(SELECTED PASSAGE)
Host/Box/Physical Machine/Bare Metal

The hardware platform (i.e. server) with the virtualization software to support one or many Guest virtual machines. The host may also have SQL Server installed directly on it without any virtualization.

Virtual Machine (VM)

A virtual environment that functions as a virtual computer system with its own CPU, memory, network interface, and storage, simulated on physical hardware (host).

Hyper Visor/ Virtual Machine Monitor (VMM)

The software application running on the host that is responsible for managing one or more virtual machines.

Database

The logical container for stored data. It encapsulates all the other data structures.

System Databases
System databaseDescription
master DatabaseRecords all the system-level information for an instance of SQL Server.
msdb DatabaseIs used by SQL Server Agent for scheduling alerts and jobs.
model DatabaseIs used as the template for all databases created on the instance of SQL Server. Modifications made to the model database, such as database size, collation, recovery model, and other database options, are applied to any databases created afterward.
(End SELECTED PASSAGE)
(STUDY MATERIAL)
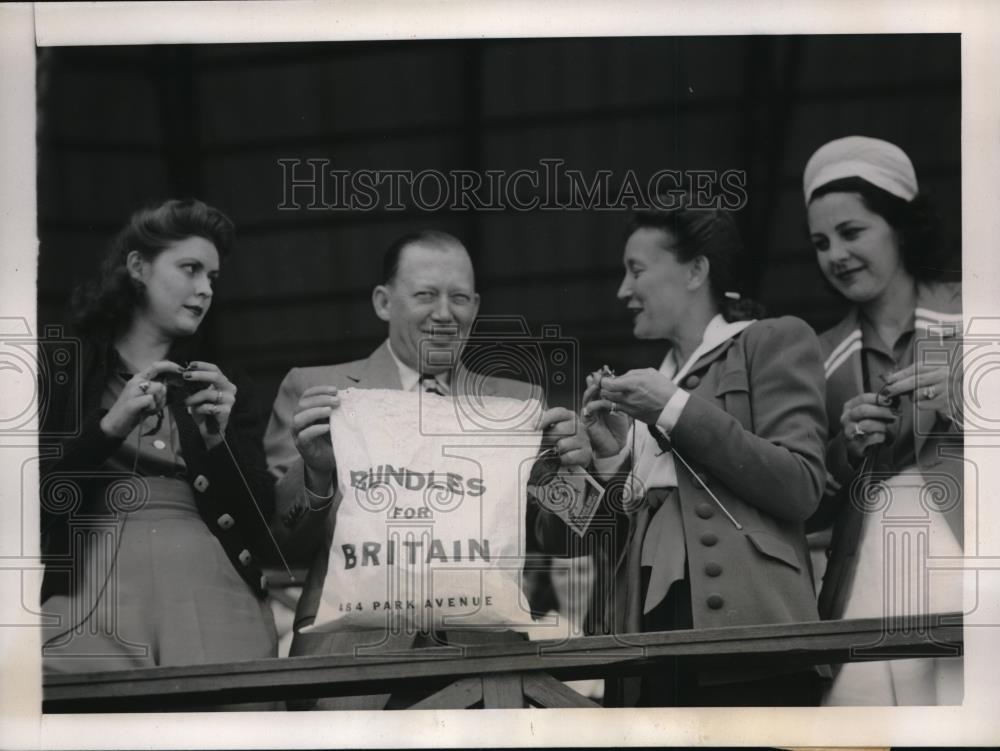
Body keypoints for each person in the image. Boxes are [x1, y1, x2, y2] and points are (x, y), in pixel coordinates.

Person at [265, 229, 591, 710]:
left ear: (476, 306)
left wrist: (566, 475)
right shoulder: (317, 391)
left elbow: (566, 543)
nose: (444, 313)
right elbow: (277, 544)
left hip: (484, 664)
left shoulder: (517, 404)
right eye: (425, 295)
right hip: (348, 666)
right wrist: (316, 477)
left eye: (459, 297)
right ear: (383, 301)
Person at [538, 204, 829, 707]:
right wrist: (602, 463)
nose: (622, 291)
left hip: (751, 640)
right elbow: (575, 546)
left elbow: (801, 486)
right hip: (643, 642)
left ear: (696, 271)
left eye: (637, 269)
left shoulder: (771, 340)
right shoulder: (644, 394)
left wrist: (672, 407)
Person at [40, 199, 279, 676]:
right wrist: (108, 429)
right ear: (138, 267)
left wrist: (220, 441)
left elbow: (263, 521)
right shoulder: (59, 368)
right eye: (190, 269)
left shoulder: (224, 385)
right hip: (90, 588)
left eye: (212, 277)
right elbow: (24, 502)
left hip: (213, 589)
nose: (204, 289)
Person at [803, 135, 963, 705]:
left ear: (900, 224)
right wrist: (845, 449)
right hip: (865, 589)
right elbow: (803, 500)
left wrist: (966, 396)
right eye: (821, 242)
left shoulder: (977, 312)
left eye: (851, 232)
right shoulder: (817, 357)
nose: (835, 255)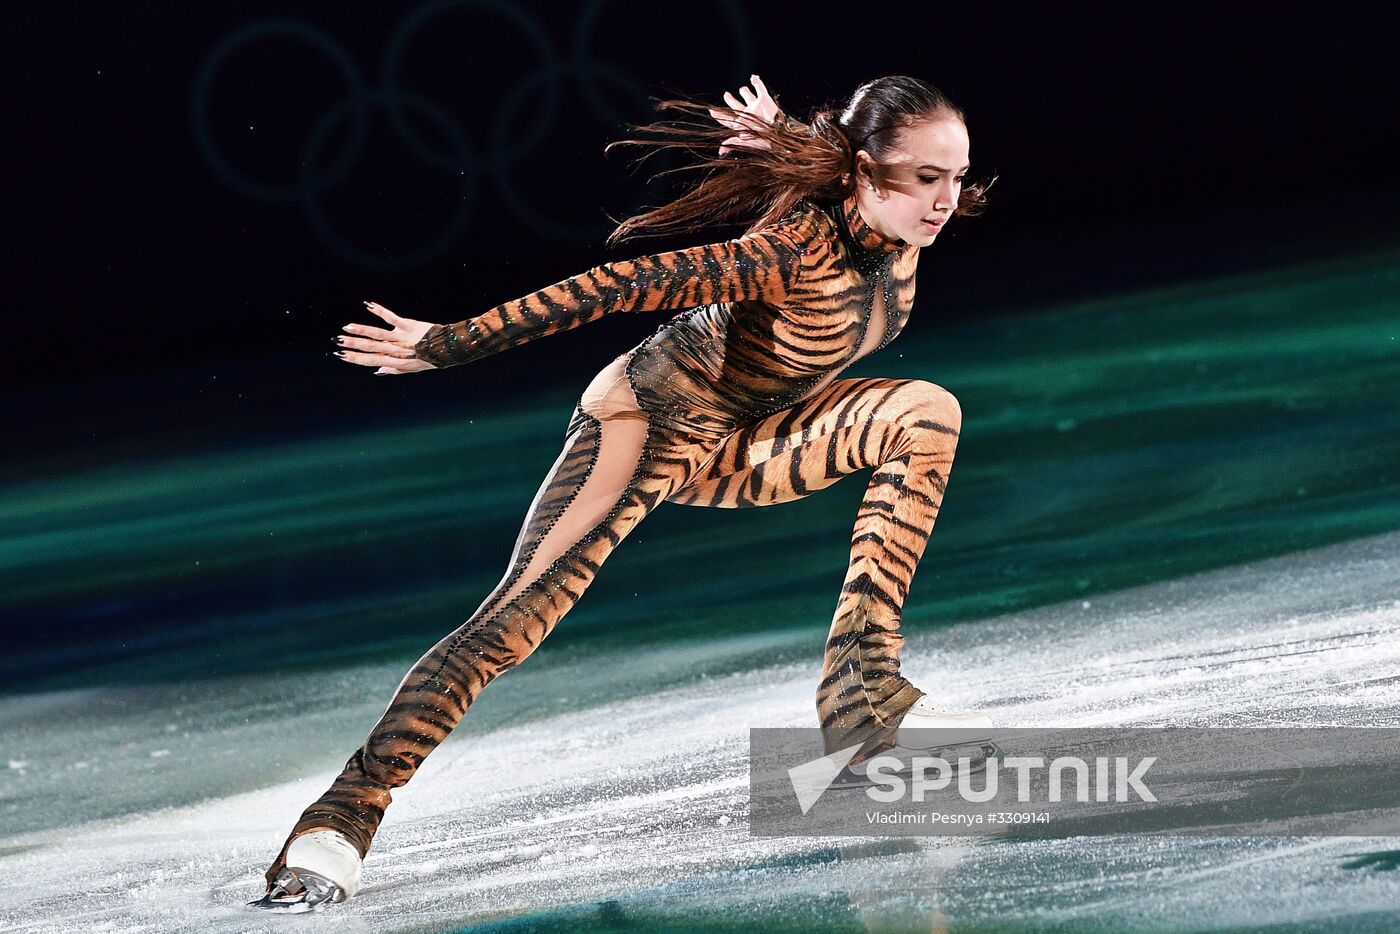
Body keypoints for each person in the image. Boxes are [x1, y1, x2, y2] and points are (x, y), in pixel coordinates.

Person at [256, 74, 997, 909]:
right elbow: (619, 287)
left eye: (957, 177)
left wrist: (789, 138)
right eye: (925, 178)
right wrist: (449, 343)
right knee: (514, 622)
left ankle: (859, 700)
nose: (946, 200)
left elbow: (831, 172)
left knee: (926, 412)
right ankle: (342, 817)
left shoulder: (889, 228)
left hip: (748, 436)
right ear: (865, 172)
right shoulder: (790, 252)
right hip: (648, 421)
(End STUDY MATERIAL)
(STUDY MATERIAL)
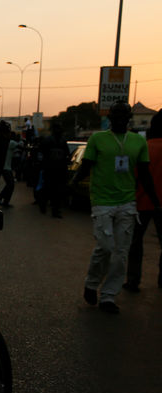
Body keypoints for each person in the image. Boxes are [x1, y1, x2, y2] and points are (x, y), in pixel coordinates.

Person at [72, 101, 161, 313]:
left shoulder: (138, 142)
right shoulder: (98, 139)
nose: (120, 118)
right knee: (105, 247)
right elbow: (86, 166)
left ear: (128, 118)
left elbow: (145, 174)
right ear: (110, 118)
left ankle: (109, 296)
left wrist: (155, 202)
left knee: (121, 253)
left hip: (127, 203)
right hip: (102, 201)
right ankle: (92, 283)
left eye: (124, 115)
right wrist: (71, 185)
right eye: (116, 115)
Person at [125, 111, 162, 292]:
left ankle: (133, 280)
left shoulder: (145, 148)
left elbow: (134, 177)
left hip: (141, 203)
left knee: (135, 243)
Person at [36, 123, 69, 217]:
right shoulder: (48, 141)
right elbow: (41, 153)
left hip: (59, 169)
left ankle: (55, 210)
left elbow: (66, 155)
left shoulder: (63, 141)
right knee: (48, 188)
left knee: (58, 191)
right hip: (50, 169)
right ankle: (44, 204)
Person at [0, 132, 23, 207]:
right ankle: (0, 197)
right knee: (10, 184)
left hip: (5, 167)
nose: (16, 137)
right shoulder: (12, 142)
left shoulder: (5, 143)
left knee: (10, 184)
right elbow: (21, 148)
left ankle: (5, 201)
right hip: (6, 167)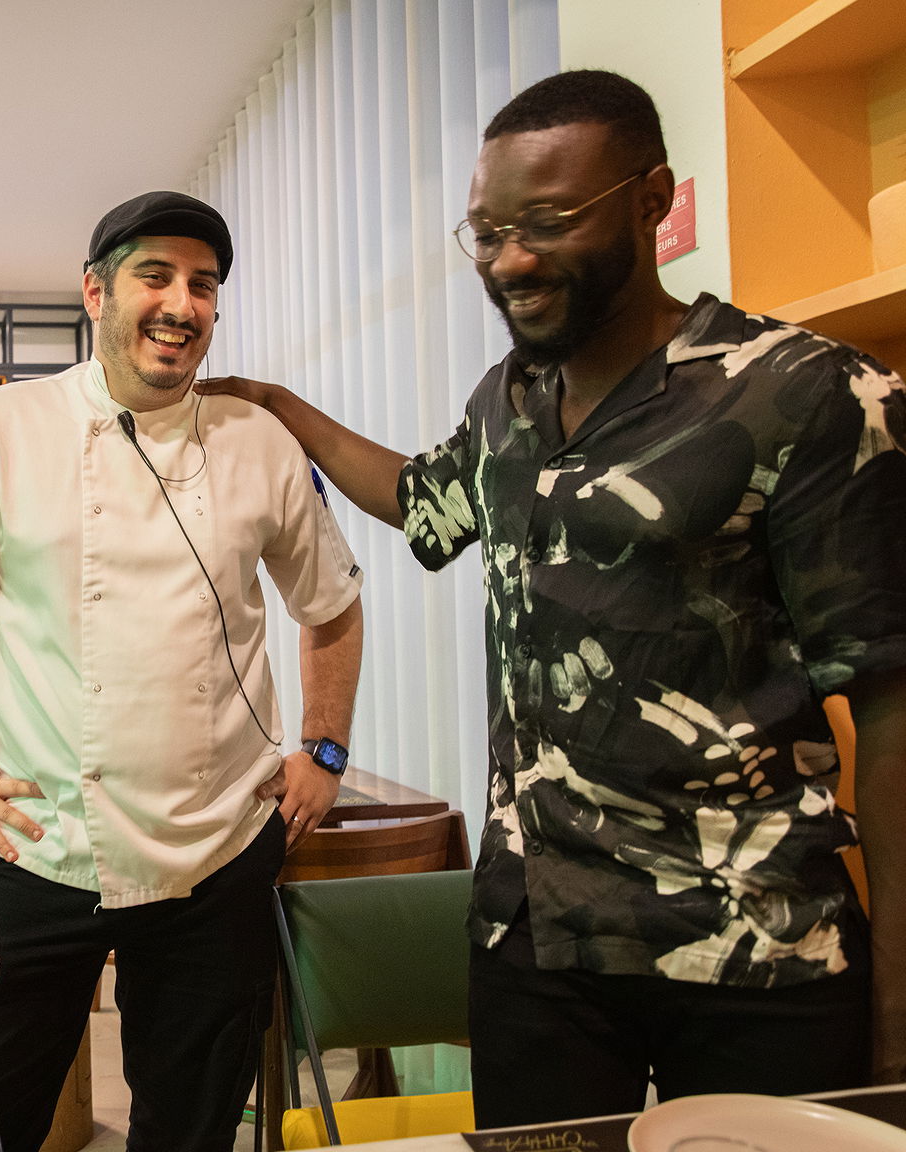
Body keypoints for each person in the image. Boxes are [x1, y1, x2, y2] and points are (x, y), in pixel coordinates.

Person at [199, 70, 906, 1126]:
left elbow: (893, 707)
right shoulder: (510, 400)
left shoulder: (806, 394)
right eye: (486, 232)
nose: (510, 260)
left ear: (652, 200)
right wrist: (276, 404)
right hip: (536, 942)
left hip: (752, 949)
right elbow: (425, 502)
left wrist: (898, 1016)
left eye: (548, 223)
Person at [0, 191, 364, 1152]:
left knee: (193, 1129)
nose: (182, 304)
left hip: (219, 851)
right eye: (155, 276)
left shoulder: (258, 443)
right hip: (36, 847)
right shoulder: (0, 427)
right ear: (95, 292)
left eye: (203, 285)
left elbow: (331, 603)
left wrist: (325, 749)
(End STUDY MATERIAL)
- REQUIRED ACTION A:
In the virtualization glossary, rewrite the part that opens with the words containing "Host/Box/Physical Machine/Bare Metal" and closes with "Machine Monitor (VMM)", changing "simulated" to "emulated".
- REQUIRED ACTION B:
According to the virtualization glossary, what is the name of the software on the host that manages one or more virtual machines?
- REQUIRED ACTION C:
Do these statements agree with the virtualization glossary? (i) SQL Server can be installed directly on a host without any virtualization. (ii) A virtual machine has its own CPU and memory. (iii) A database holds only a single data structure.
None of the items are needed for what comes next.

- TASK ANSWER A:
Host/Box/Physical Machine/Bare Metal

The hardware platform (i.e. server) with the virtualization software to support one or many Guest virtual machines. The host may also have SQL Server installed directly on it without any virtualization.

Virtual Machine (VM)

A virtual environment that functions as a virtual computer system with its own CPU, memory, network interface, and storage, emulated on physical hardware (host).

Hyper Visor/ Virtual Machine Monitor (VMM)

- TASK ANSWER B:
The hypervisor, also called the Virtual Machine Monitor (VMM).

- TASK ANSWER C:
(i) Yes: "The host may also have SQL Server installed directly on it without any virtualization."
(ii) Yes: "with its own CPU, memory, network interface, and storage"
(iii) No: "It encapsulates all the other data structures."